St. Vitus’ Dance by Pieter Brueghel the Elder

I’m squandering this glorious autumn Sabbath Sunday up in my drafty garret researching medical maladies.[1] I have discovered, to my great relief, that somehow I avoided coming down with St. Vitus Dance, also known as Sydenham’s chorea, which is a by-product of rheumatic fever, a disease that laid me up for three months when I was five. Sydenham chorea came to be known as St. Vitus Dance because its victims develop spasmodic involuntary herky-jerky movements involving arms, legs, fingers, heads, and tongues. If you want to vicariously feel what it’s like, pull out the ol’ phonograph, un-sleeve your Wilson Pickett’s Greatest Hits album, turn the speed up to 78 rpm, guide the stylus to the last song on the B-side, “Land of a Thousand Dances,” and let the music guide you.

It seems, however, that during the Middle Ages, a manic compulsion, also known as St. Vitus’s Dance, swept through Europe. To quote John Waller in his A Time to Dance, a Time to Die: The Extraordinary Story of the Dancing Plague of 1518:

It started with just a few people dancing outdoors in the summer heat. Arms flailing, bodies swaying and clothes soaked with sweat, they danced through the night and into the next day. Seldom stopping to eat or drink, and seemingly oblivious to mounting fatigue and the pain of bruised feet, they were still going days later. By the time the authorities intervened, hundreds more were dancing in the same frenetic fashion.

So, this is a different type of St. Vitus dance from the post-streptococcus, post-rheumatic-fever variety. Blogger Jen Messier offers a review of theories as to whether it was “a real illness or social phenomenon,” which includes the possibility it may have been a by-product of Ergot poisoning (aka St. Anthony’s Fire), or a freaked-out response of super-stressed people facing the bubonic plague and malnutrition, or, her favorite theory, the dancers were religious cultists feigning illness so they could get around quarantine rules forbidding dancing.
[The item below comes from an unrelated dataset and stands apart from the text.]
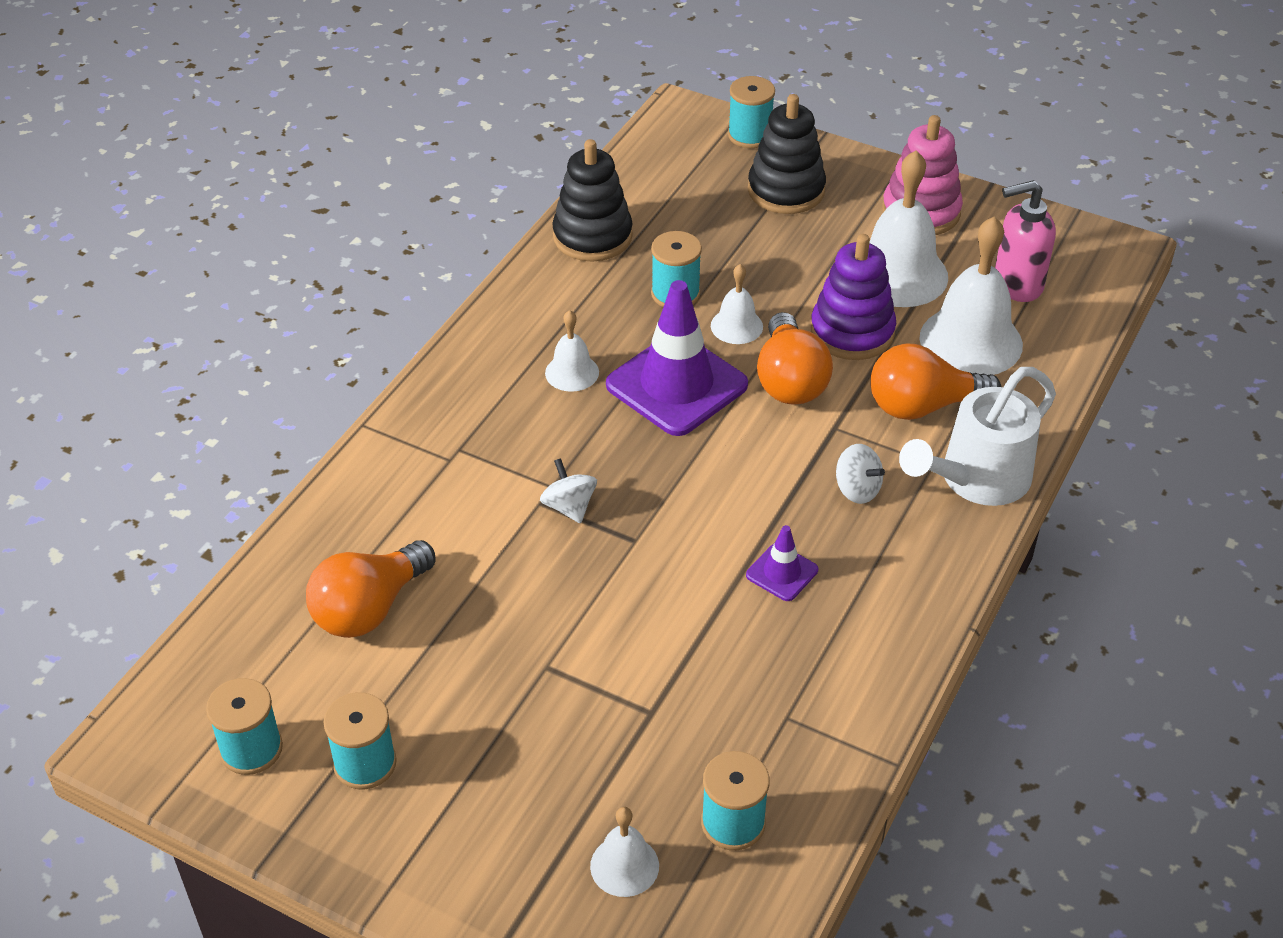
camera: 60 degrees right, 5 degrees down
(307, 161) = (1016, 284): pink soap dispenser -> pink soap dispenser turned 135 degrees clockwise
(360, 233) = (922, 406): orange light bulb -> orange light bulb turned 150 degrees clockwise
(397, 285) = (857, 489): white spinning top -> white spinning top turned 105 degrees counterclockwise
Some of these enthusiasts literally danced themselves to death, especially in what has become known as “the Dancing Plague of 1518,” which took place in Strasbourg. Again, John Waller: “the dancing mania underscores the power of cultural context to shape the way in which psychological suffering is expressed.” 

Mass hysteria, anti-quarantine shenanigans, cultists crashing school board meetings overcome with uncontrollable anger manifesting itself in herky-jerky movements, arms flailing, fingers jabbing, mouths –to borrow Ezra Pound’s memorable phrase – “arse belching.” 

Yes, seems like old times.


[1] By the way, the windows are open, and I can see from my vantage point sun glinting on pine needles and the soft swaying of magnolia boughs just beyond the iMac screen, so I ain’t completely cut off from nature.